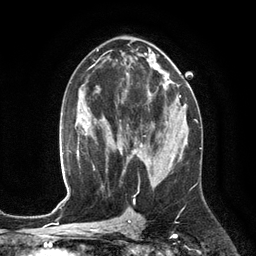
Breast MRI (dynamic contrast-enhanced), one axial slice. Slice 69 of 134 in the series (ordered by position). Cropped to one breast. Dynamic contrast-enhanced series, time point 2 of 6 at this slice position (early post-contrast). 3 T. TE 2.8 ms, TR 6.9 ms. 1.2 mm slice thickness. 256 × 256 image matrix, field of view 190 × 190 mm. Female patient.
Annotated regions visible in this slice (semi-automatic segmentation, software-assisted and operator-edited):
- enhancing-tissue mask used for the functional tumour volume (all voxels passing the contrast-enhancement thresholds inside the analysis volume; usually the tumour): box from (x=133, y=92) to (x=150, y=153) px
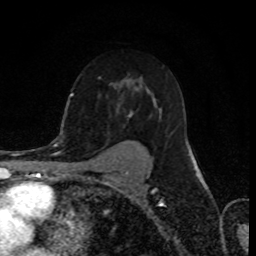
Breast MRI (dynamic contrast-enhanced), one axial slice. Position 55 of 80 along the scan axis. Cropped to one breast. Dynamic contrast-enhanced series, time point 2 of 8 at this slice position (early post-contrast). 1.5 T. TE 4.2 ms, TR 7 ms. 2 mm slice thickness. 256 × 256 image matrix, field of view 155 × 155 mm. Female patient.
Structures marked on this image (semi-automatic segmentation, software-assisted and operator-edited):
- enhancing-tissue mask used for the functional tumour volume (all voxels passing the contrast-enhancement thresholds inside the analysis volume; usually the tumour): bounding box (x1, y1, x2, y2) in pixels: (70, 89, 192, 154)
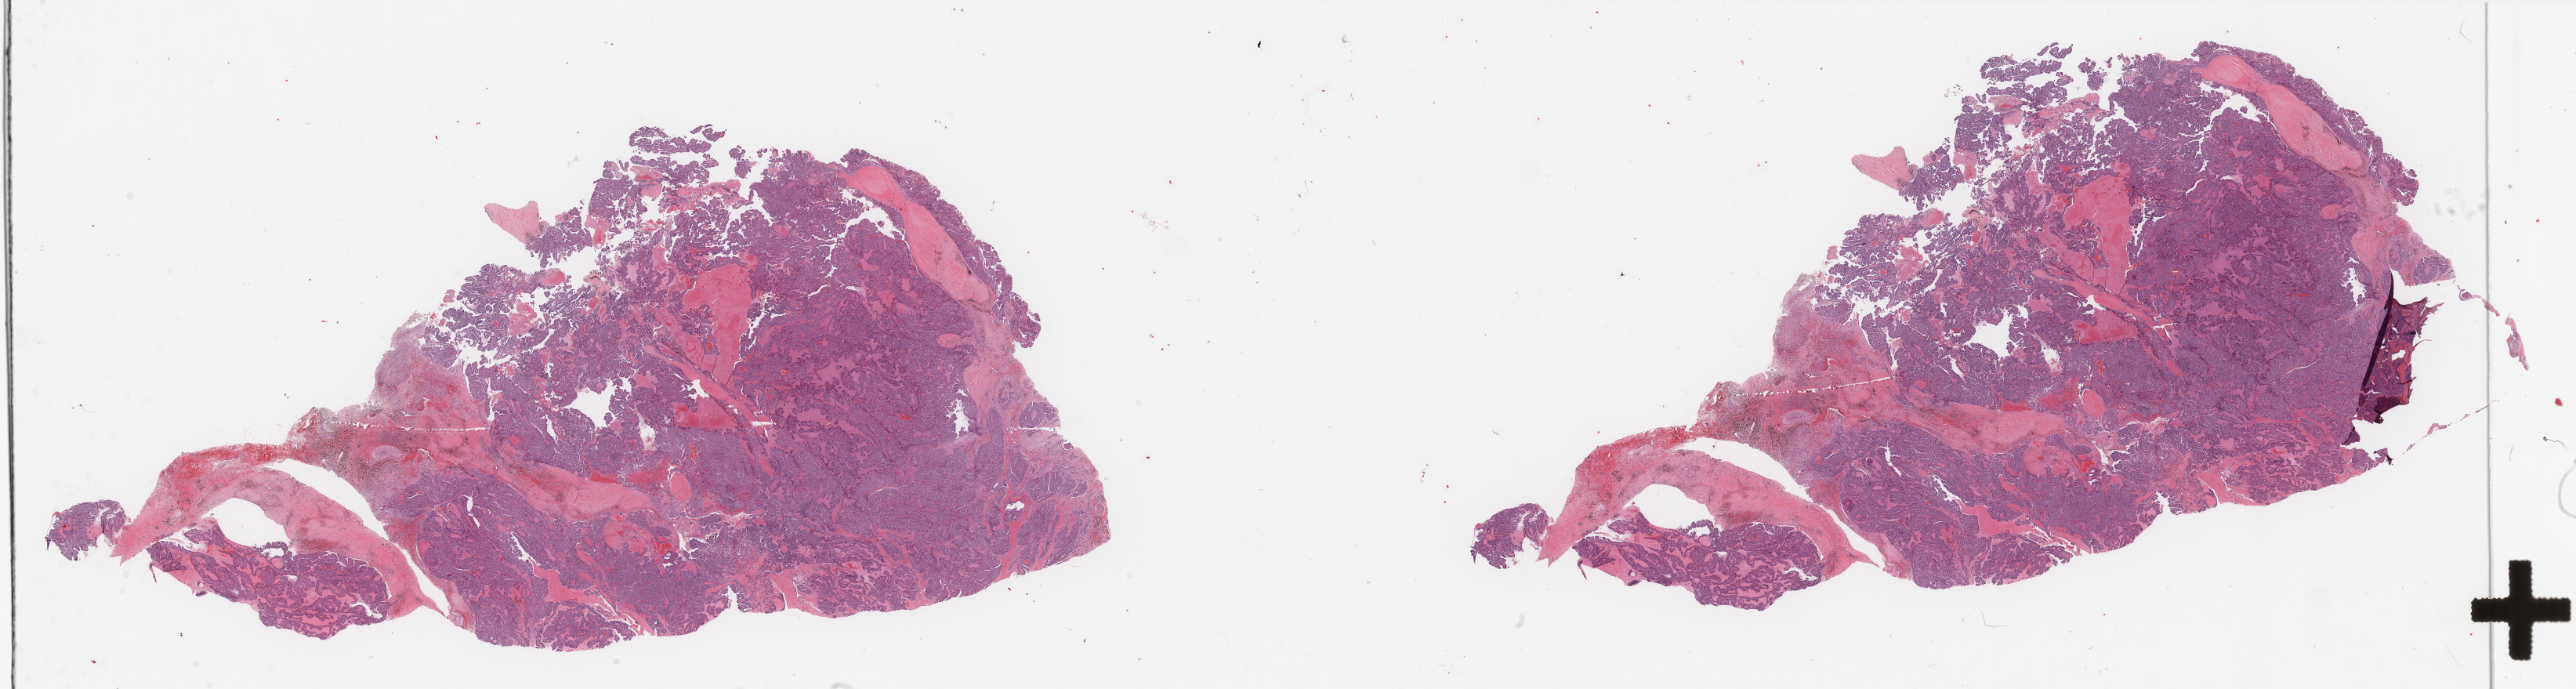
H&E-stained whole-slide image — whole scanned area (about 52.0 x 13.9 mm, acquisition: 40x scan) shown as a low-resolution overview. FFPE section. Sample: primary tumour, thyroid. Male, age 71 years at initial diagnosis.
* lymph nodes positive (case pathology): 9 of 41 examined
* diagnosis: Papillary adenocarcinoma, NOS (thyroid gland)
* AJCC pathologic stage: IVA (7th edition)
□ □ □ □ □ □ □
TASK DETAILS:
Print every record above exactly as written, leaving out the pictures.

ANSWER SPACE:
Breast MRI (dynamic contrast-enhanced), one axial slice. Slice 69 of 134 in the series (ordered by position). Cropped to one breast. Dynamic contrast-enhanced series, time point 2 of 6 at this slice position (early post-contrast). 3 T. TE 2.8 ms, TR 6.9 ms. 1.2 mm slice thickness. 256 × 256 image matrix, field of view 190 × 190 mm. Female patient.
Annotated regions visible in this slice (semi-automatic segmentation, software-assisted and operator-edited):
- enhancing-tissue mask used for the functional tumour volume (all voxels passing the contrast-enhancement thresholds inside the analysis volume; usually the tumour): box from (x=133, y=92) to (x=150, y=153) px
Breast MRI (dynamic contrast-enhanced), one axial slice. Position 55 of 80 along the scan axis. Cropped to one breast. Dynamic contrast-enhanced series, time point 2 of 8 at this slice position (early post-contrast). 1.5 T. TE 4.2 ms, TR 7 ms. 2 mm slice thickness. 256 × 256 image matrix, field of view 155 × 155 mm. Female patient.
Structures marked on this image (semi-automatic segmentation, software-assisted and operator-edited):
- enhancing-tissue mask used for the functional tumour volume (all voxels passing the contrast-enhancement thresholds inside the analysis volume; usually the tumour): bounding box (x1, y1, x2, y2) in pixels: (70, 89, 192, 154)
H&E-stained whole-slide image — whole scanned area (about 52.0 x 13.9 mm, acquisition: 40x scan) shown as a low-resolution overview. FFPE section. Sample: primary tumour, thyroid. Male, age 71 years at initial diagnosis.
* lymph nodes positive (case pathology): 9 of 41 examined
* diagnosis: Papillary adenocarcinoma, NOS (thyroid gland)
* AJCC pathologic stage: IVA (7th edition)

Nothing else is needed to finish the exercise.